● Exercise requirements
Present the data below as a Markdown table with the columns No. and Line, one row per non-blank line, numbered from 1. Leave out the pictures and the blank lines.

● Provided information
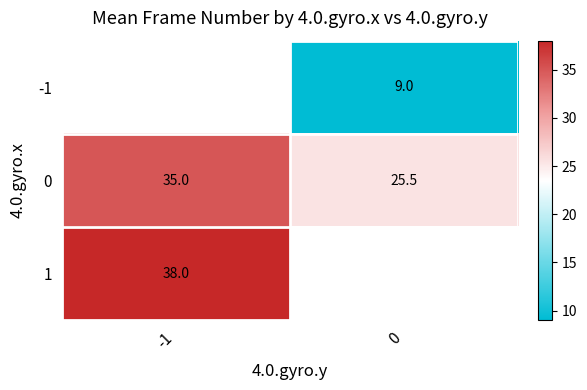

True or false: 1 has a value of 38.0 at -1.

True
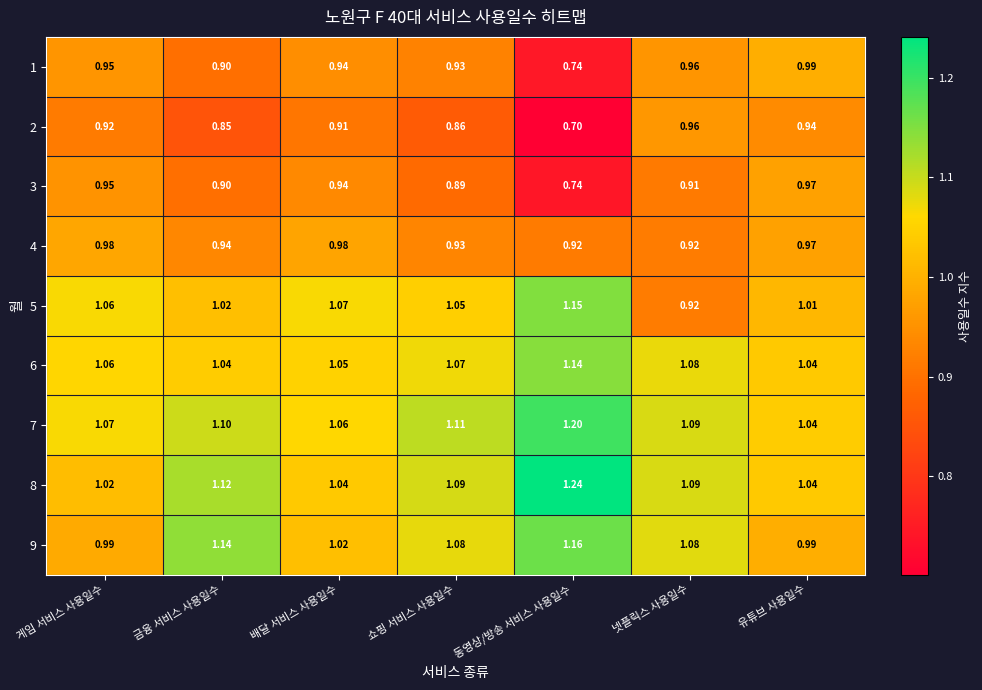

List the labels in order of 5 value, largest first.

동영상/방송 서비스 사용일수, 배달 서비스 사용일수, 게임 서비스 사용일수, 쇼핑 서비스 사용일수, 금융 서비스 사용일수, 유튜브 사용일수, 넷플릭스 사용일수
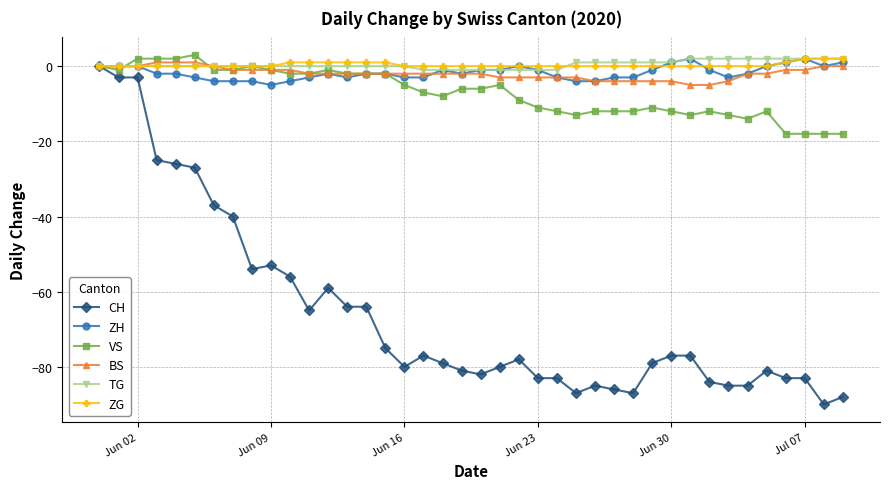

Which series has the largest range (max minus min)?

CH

● Solution
| No. | Line |
|---|---|
| 1 | True or false: 1 has a value of 38.0 at -1. |
| 2 | True |
| 3 | List the labels in order of 5 value, largest first. |
| 4 | 동영상/방송 서비스 사용일수, 배달 서비스 사용일수, 게임 서비스 사용일수, 쇼핑 서비스 사용일수, 금융 서비스 사용일수, 유튜브 사용일수, 넷플릭스 사용일수 |
| 5 | Which series has the largest range (max minus min)? |
| 6 | CH |